**What you are asked to do:** Report all lines of the data below that hold the word "элементов".

(Stored data entries)
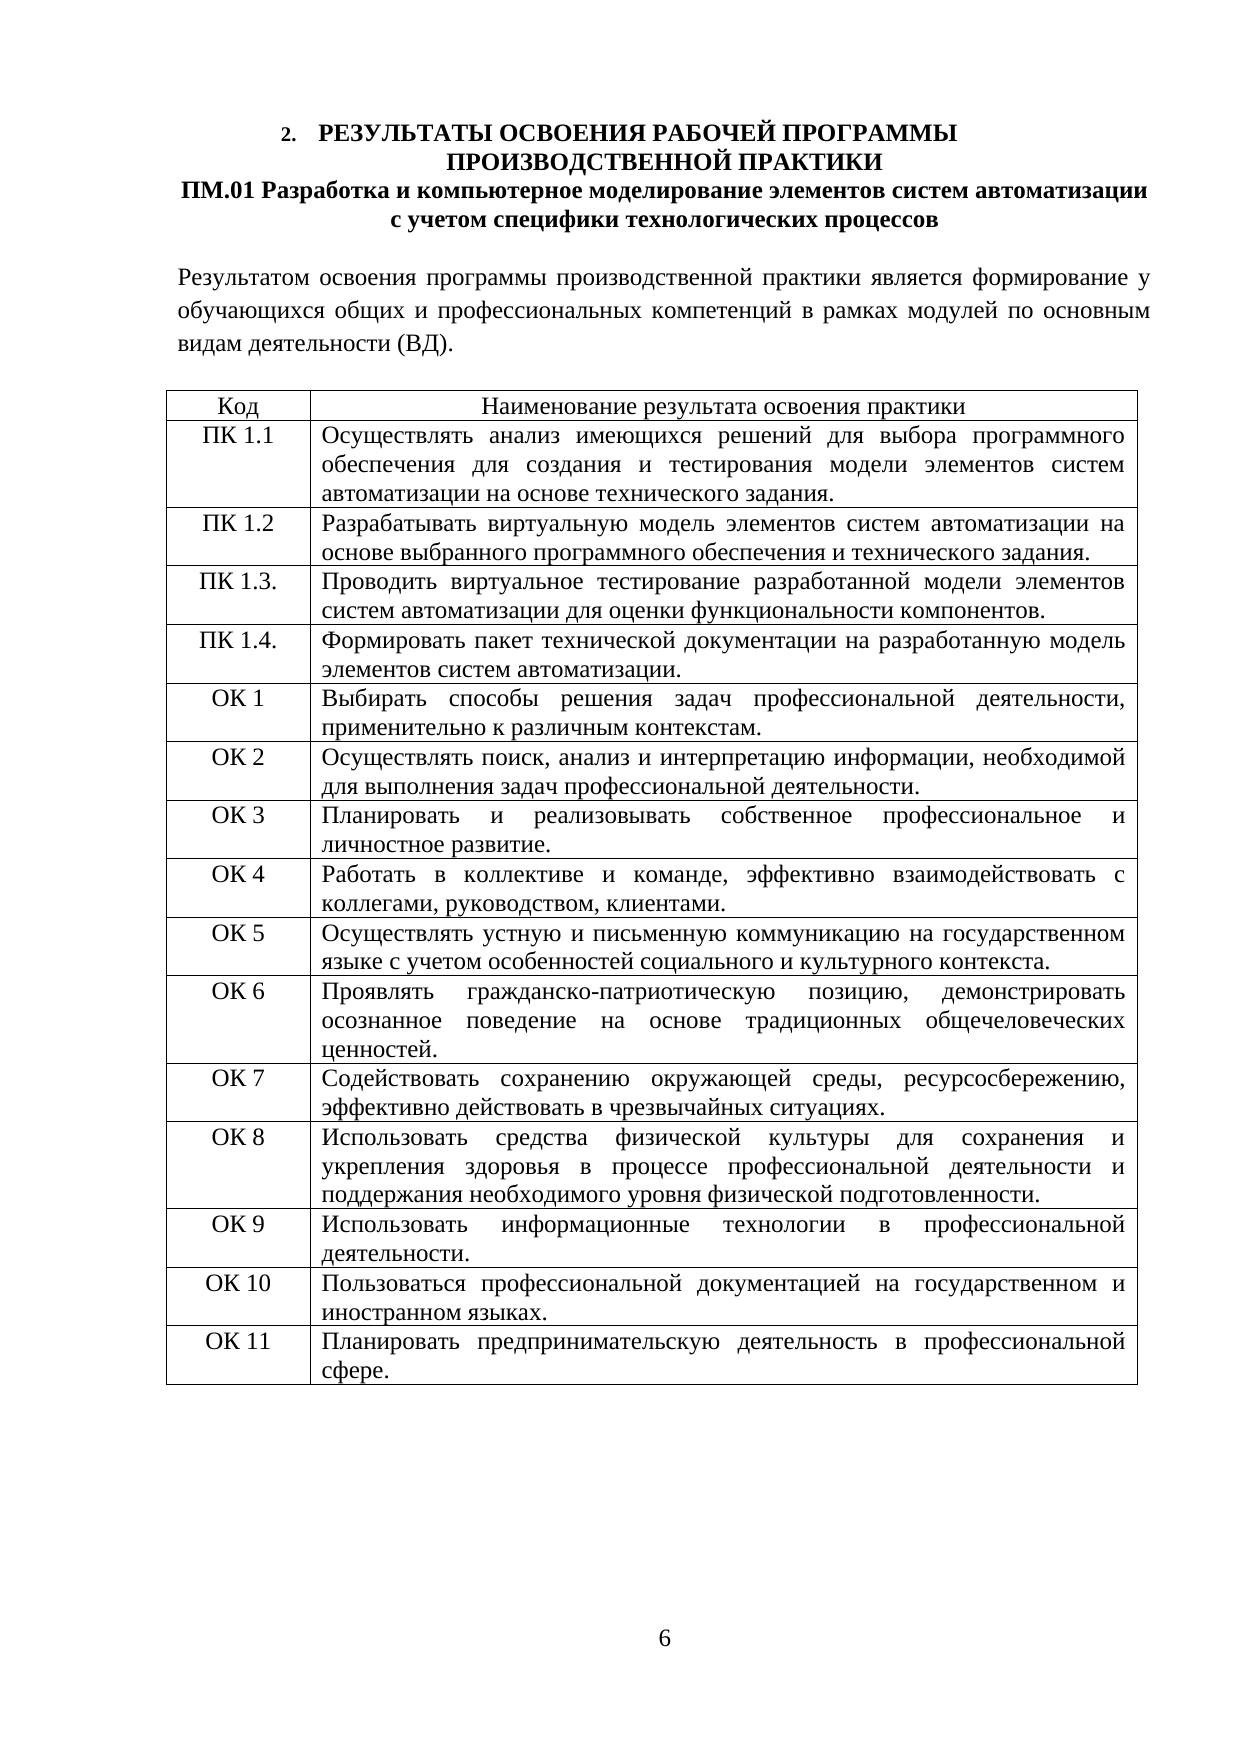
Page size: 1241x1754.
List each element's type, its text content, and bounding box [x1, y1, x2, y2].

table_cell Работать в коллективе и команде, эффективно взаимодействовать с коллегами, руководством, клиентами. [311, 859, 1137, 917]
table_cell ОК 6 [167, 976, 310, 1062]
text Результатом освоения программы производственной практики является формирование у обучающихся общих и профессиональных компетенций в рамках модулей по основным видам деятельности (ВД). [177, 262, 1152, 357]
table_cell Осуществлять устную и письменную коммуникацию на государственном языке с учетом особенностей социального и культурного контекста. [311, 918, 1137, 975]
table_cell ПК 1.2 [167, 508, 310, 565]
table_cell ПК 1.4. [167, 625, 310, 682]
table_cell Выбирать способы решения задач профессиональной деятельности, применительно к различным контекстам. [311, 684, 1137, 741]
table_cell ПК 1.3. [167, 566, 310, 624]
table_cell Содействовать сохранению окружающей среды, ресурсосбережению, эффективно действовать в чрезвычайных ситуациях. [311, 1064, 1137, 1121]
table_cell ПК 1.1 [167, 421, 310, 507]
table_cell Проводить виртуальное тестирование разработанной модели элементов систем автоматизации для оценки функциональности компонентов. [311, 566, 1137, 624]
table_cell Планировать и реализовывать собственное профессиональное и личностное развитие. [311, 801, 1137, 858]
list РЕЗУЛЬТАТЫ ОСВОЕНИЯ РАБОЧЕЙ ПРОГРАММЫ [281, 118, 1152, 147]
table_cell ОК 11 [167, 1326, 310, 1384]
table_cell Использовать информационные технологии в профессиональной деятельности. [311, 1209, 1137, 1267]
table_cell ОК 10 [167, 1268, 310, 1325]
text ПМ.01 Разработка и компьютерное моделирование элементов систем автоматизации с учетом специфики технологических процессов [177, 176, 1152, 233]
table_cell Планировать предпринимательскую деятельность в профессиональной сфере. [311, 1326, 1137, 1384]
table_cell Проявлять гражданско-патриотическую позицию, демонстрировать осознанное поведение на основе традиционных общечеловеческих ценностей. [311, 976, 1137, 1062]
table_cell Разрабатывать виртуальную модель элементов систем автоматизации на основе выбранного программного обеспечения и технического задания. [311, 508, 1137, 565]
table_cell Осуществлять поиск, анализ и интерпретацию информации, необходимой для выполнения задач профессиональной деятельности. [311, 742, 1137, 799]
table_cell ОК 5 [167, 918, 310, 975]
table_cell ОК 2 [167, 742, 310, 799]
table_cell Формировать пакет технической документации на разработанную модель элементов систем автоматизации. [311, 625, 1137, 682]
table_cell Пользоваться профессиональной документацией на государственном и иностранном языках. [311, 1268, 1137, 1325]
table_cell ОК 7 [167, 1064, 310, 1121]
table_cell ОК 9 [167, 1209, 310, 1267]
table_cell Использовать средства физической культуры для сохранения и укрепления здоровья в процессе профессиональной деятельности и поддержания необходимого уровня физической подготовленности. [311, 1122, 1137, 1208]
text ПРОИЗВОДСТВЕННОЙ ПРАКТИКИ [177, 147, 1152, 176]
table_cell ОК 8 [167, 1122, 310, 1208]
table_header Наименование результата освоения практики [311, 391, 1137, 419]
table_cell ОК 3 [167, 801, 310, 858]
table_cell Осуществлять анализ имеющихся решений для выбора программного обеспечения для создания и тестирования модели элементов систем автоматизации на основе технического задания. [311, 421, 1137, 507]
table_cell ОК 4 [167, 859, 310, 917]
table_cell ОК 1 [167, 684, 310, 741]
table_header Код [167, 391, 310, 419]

**Completed exercise:**
table_cell Проводить виртуальное тестирование разработанной модели элементов систем автоматизации для оценки функциональности компонентов. [311, 566, 1137, 624]
text ПМ.01 Разработка и компьютерное моделирование элементов систем автоматизации с учетом специфики технологических процессов [177, 176, 1152, 233]
table_cell Разрабатывать виртуальную модель элементов систем автоматизации на основе выбранного программного обеспечения и технического задания. [311, 508, 1137, 565]
table_cell Формировать пакет технической документации на разработанную модель элементов систем автоматизации. [311, 625, 1137, 682]
table_cell Осуществлять анализ имеющихся решений для выбора программного обеспечения для создания и тестирования модели элементов систем автоматизации на основе технического задания. [311, 421, 1137, 507]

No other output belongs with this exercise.